Work item:
Name every dessert that the dulce de leche text below mentions in its opening sentence.

Exercise passage:

[Start of Attachment]

Churros, alfajores, and pancakes, to name a few, dulce de leche elevate every dessert, and best of all, it’s ridiculously easy to make.  

What is dulce de leche: 

“Dulce de leche,” translated to English, means “sweet milk.” It is basically milk and sugar cooked for several hours until it becomes a thick and spreadable milky caramel.

Sweetened condensed milk: 

To make dulce de leche, you will need only a can of Sweetened condensed milk. You can find it in the supermarket’s baking aisle or online. The most used brand is Eagle, but every other brand does the trick. 

How to make dulce de leche: 

There are many ways to make dulce de leche from a can, boiled and in the oven. Both give the same results, so pick the one you are more comfortable with. 

Method 1:Boiling 

  •   Remove the label from the can and clean the outside, removing all the glue. If you skip this step, the glue will stick to the pot and take an eternity to clean up. Please don’t ask me why I know that.  
  • Fill a pot with room temperature water and submerge the can with at least 2 inches of water above it. 
  • Turn on the heat and bring the water to simmer. Boil the can for 2 hours for a light caramelization and 3 to 4 hours for a darker and thicker caramel. 

Very important: The can should be covered during the entire process. And otherwise, the can could warp or even explode, causing injuries. So I usually set up a timer every 30 minutes and check that the water is always 2 inches above the can; if not, I simply refill it.

[End of Attachment]

Dataset extract:

[Start of Attachment]

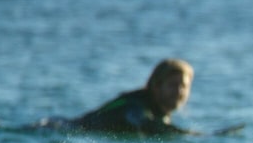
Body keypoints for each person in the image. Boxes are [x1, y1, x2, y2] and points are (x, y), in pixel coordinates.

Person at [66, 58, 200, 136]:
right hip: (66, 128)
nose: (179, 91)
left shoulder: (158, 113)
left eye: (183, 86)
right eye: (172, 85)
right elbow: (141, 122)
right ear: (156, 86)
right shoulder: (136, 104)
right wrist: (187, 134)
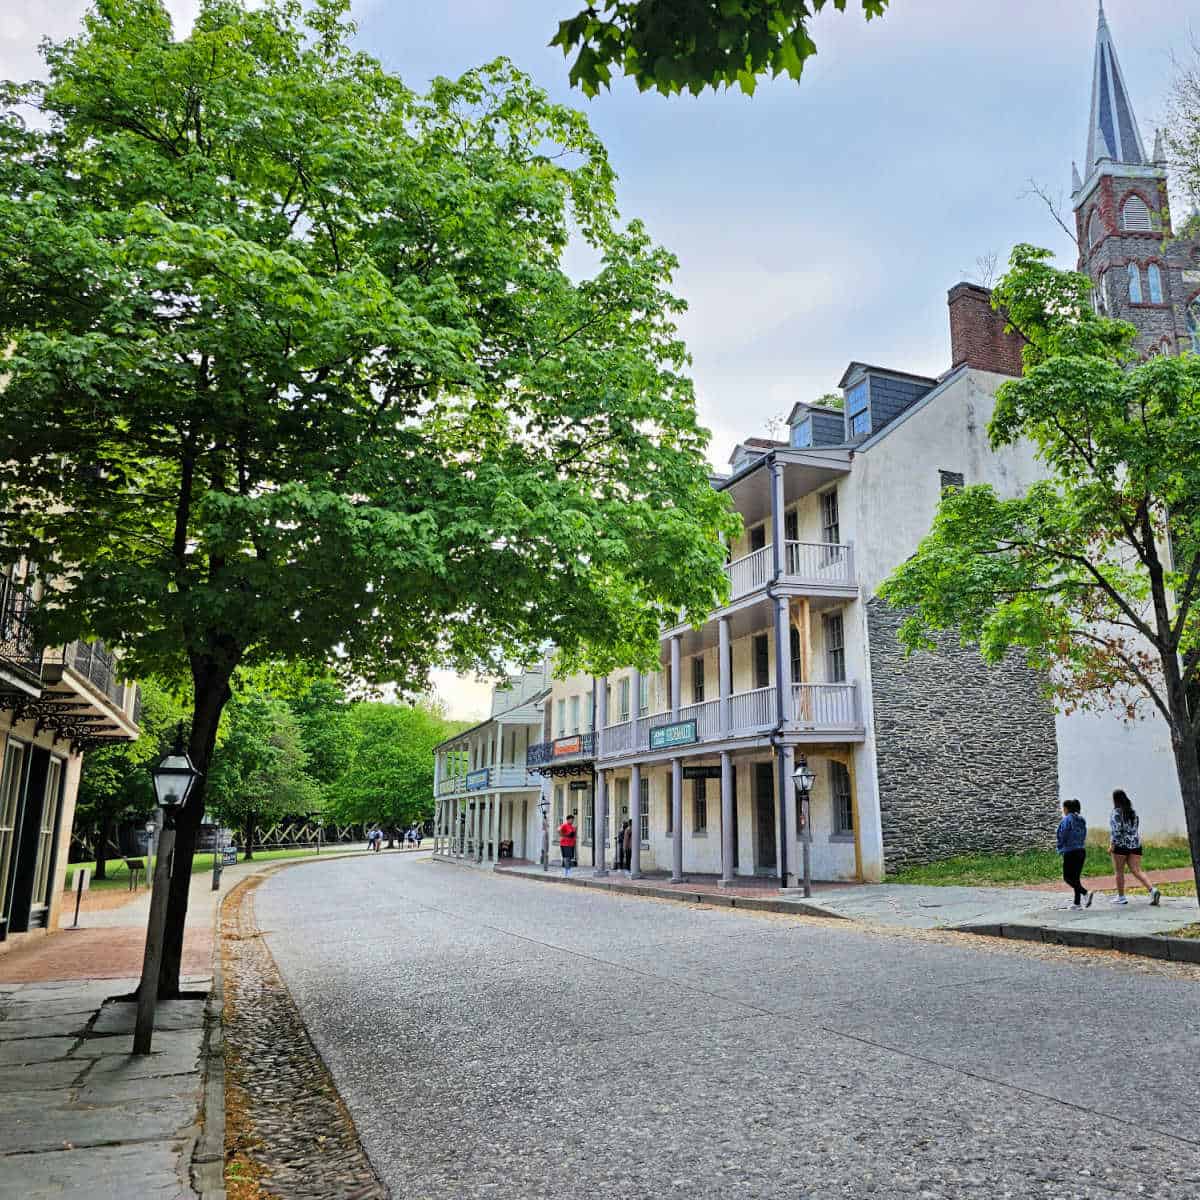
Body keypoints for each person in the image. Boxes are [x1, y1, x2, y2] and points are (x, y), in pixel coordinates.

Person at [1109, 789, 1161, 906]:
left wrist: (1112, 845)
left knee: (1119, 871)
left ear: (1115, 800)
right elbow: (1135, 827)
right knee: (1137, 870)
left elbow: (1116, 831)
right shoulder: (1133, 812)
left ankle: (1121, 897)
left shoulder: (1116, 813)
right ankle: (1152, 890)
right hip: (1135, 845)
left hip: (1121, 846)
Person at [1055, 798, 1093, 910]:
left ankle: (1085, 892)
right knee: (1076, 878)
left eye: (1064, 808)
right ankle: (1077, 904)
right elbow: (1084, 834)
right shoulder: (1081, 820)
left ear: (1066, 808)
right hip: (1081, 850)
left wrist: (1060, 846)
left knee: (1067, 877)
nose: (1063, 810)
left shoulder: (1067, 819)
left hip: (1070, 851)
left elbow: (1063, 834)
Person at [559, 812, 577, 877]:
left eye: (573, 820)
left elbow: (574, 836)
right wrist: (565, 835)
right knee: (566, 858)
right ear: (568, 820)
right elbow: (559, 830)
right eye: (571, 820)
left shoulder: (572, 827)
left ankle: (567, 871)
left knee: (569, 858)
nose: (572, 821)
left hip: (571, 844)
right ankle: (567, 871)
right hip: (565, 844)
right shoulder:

[End of Attachment]
[Start of Attachment]

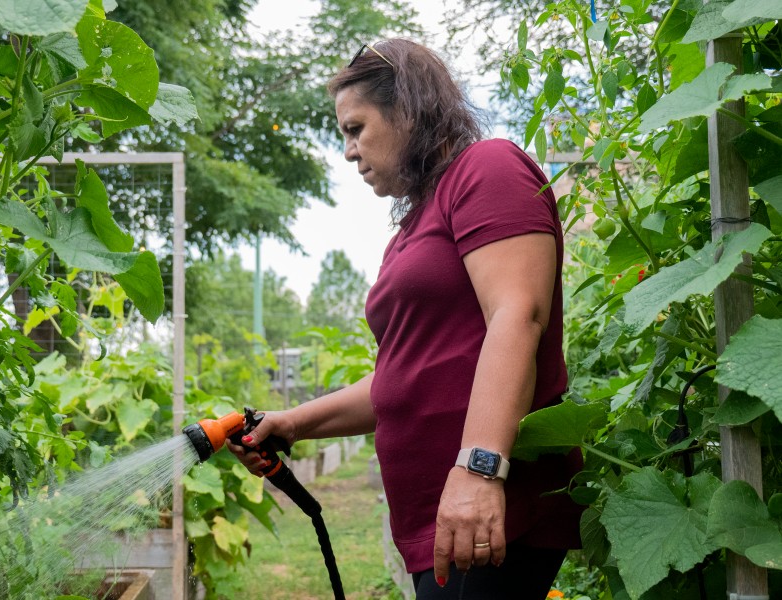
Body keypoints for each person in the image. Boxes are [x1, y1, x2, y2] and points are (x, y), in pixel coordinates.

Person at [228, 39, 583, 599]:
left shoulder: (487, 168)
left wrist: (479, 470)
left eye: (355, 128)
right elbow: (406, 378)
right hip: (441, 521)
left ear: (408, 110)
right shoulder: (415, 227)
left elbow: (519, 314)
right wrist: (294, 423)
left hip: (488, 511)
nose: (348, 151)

[End of Attachment]

Output of the task:
Churros, alfajores, pancakes